** Listed records follows **
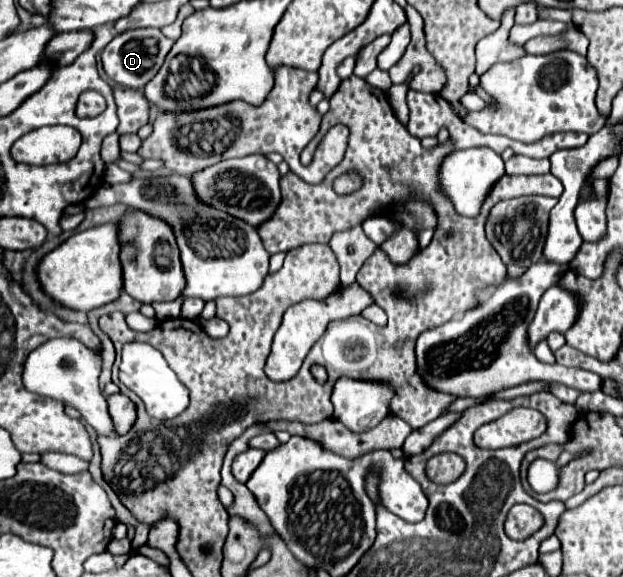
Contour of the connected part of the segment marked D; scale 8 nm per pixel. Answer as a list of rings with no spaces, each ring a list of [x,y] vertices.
[[[137,28],[137,30],[127,30],[117,34],[103,50],[101,60],[103,60],[103,70],[113,78],[117,84],[125,88],[143,88],[163,66],[163,60],[167,52],[171,50],[173,42],[161,34],[161,30],[155,28]]]

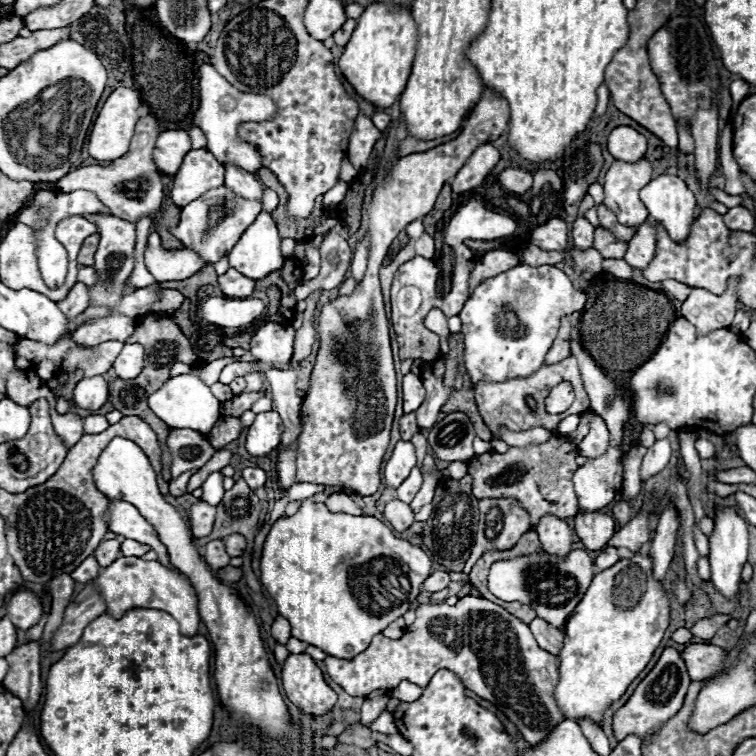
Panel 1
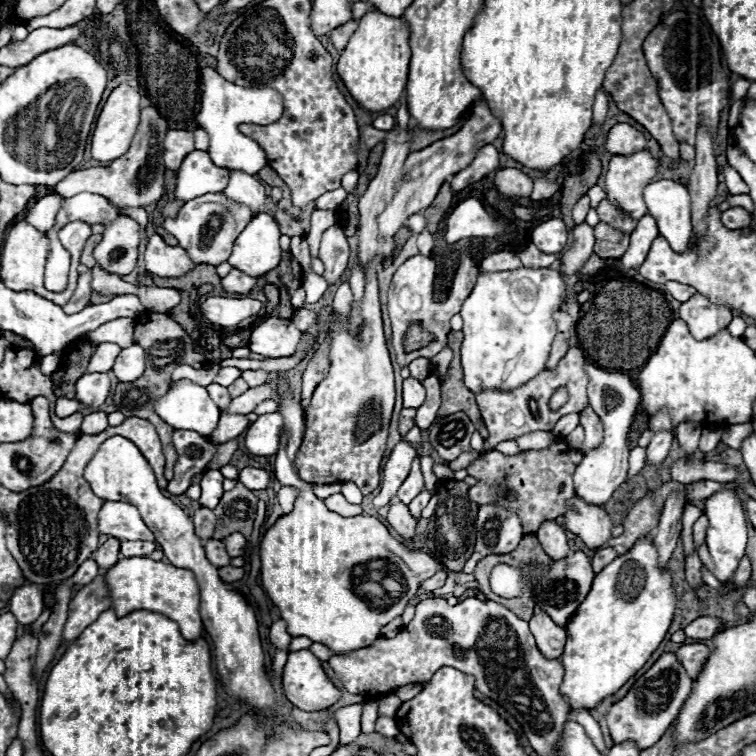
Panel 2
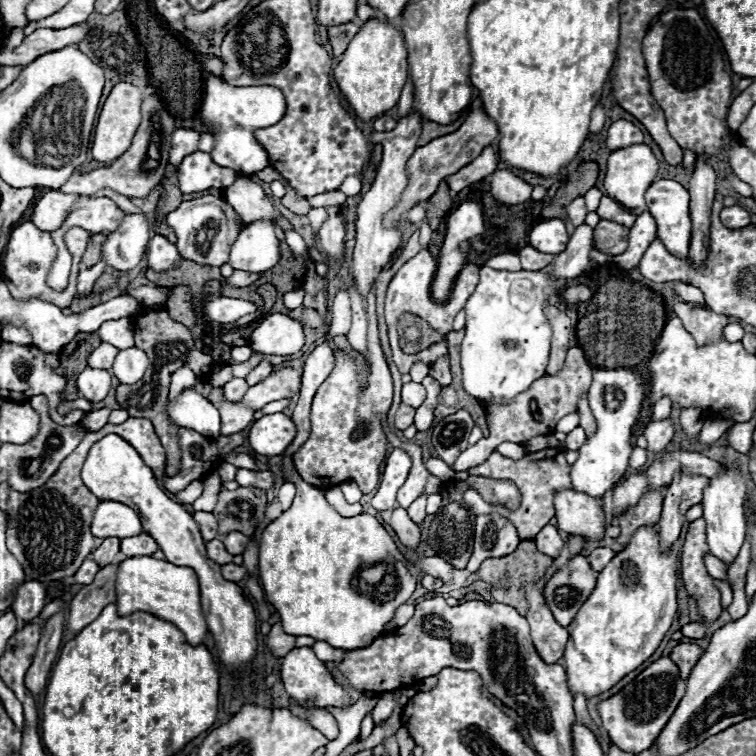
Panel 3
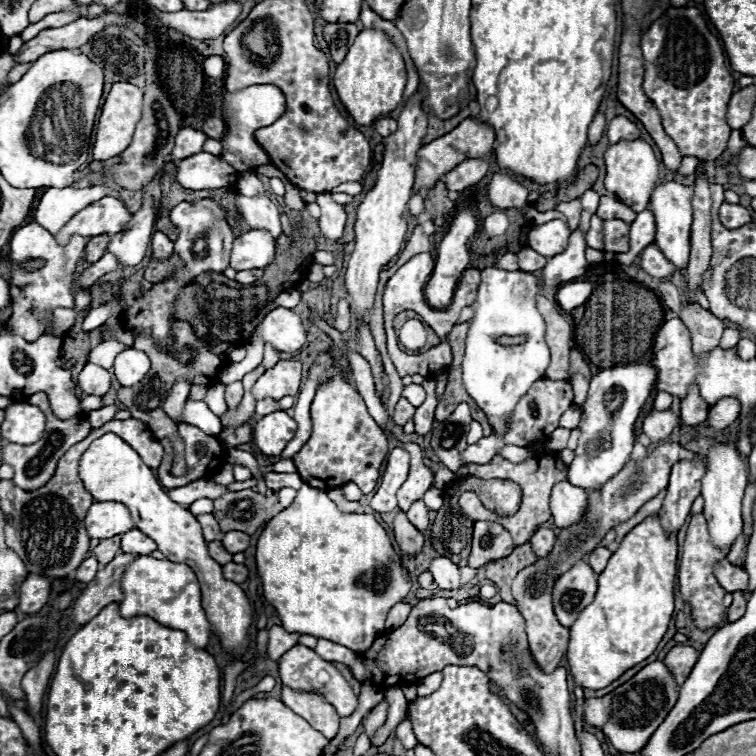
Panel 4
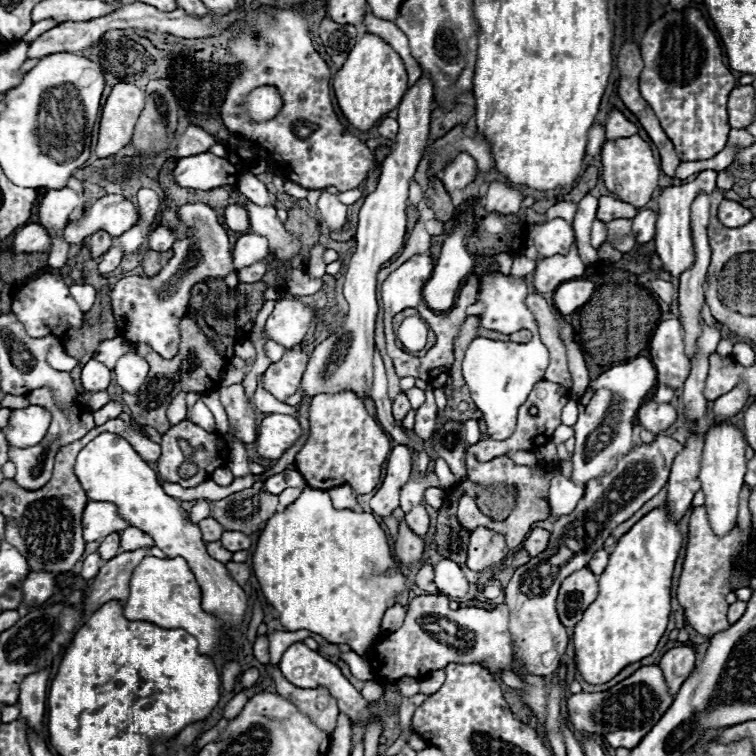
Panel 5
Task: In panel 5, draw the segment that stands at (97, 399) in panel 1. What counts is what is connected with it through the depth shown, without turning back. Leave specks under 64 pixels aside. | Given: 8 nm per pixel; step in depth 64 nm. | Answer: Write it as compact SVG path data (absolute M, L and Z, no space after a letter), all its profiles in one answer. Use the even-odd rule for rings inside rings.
M90 360L84 368L82 368L82 386L86 392L100 392L106 390L110 384L112 372L108 368L104 368L104 364Z

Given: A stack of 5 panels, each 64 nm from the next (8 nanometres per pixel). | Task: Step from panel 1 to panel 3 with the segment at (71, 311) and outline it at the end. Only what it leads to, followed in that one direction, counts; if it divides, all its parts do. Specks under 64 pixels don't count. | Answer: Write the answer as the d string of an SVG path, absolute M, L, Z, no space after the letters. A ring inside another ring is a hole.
M98 262L98 264L94 264L92 268L80 272L80 276L78 276L78 296L80 296L80 298L82 298L82 296L88 296L88 294L92 292L94 282L96 282L96 278L104 272L104 268L106 268L106 264L104 264L104 262Z

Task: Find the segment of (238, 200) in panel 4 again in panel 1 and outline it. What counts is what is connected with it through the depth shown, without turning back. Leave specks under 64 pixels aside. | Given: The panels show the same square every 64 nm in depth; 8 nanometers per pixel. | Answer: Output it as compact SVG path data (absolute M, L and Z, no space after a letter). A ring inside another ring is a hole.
M226 164L226 180L224 182L238 196L244 196L248 200L260 200L262 198L262 184L258 182L256 174L246 172L240 166Z

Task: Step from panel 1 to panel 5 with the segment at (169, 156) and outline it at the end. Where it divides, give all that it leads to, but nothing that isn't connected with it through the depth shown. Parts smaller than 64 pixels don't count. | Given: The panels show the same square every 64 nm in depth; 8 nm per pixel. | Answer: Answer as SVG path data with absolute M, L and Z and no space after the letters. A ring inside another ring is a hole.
M188 126L176 144L176 158L186 158L186 156L194 156L200 152L206 152L212 144L216 144L216 138L210 136L208 132L204 132L198 126Z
** End of Listed records **
Exercise prompt – Each line from the one containing "Task: In panel" through the final line of the records must be repeated exactly, with no line added or dropped.

Exercise output –
Task: In panel 5, draw the segment that stands at (97, 399) in panel 1. What counts is what is connected with it through the depth shown, without turning back. Leave specks under 64 pixels aside. | Given: 8 nm per pixel; step in depth 64 nm. | Answer: Write it as compact SVG path data (absolute M, L and Z, no space after a letter), all its profiles in one answer. Use the even-odd rule for rings inside rings.
M90 360L84 368L82 368L82 386L86 392L100 392L106 390L110 384L112 372L108 368L104 368L104 364Z

Given: A stack of 5 panels, each 64 nm from the next (8 nanometres per pixel). | Task: Step from panel 1 to panel 3 with the segment at (71, 311) and outline it at the end. Only what it leads to, followed in that one direction, counts; if it divides, all its parts do. Specks under 64 pixels don't count. | Answer: Write the answer as the d string of an SVG path, absolute M, L, Z, no space after the letters. A ring inside another ring is a hole.
M98 262L98 264L94 264L92 268L80 272L80 276L78 276L78 296L80 296L80 298L82 298L82 296L88 296L88 294L92 292L94 282L96 282L96 278L104 272L104 268L106 268L106 264L104 264L104 262Z

Task: Find the segment of (238, 200) in panel 4 again in panel 1 and outline it. What counts is what is connected with it through the depth shown, without turning back. Leave specks under 64 pixels aside. | Given: The panels show the same square every 64 nm in depth; 8 nanometers per pixel. | Answer: Output it as compact SVG path data (absolute M, L and Z, no space after a letter). A ring inside another ring is a hole.
M226 164L226 180L224 182L238 196L244 196L248 200L260 200L262 198L262 184L258 182L256 174L246 172L240 166Z

Task: Step from panel 1 to panel 5 with the segment at (169, 156) and outline it at the end. Where it divides, give all that it leads to, but nothing that isn't connected with it through the depth shown. Parts smaller than 64 pixels don't count. | Given: The panels show the same square every 64 nm in depth; 8 nm per pixel. | Answer: Answer as SVG path data with absolute M, L and Z and no space after the letters. A ring inside another ring is a hole.
M188 126L176 144L176 158L186 158L186 156L194 156L200 152L206 152L212 144L216 144L216 138L210 136L208 132L204 132L198 126Z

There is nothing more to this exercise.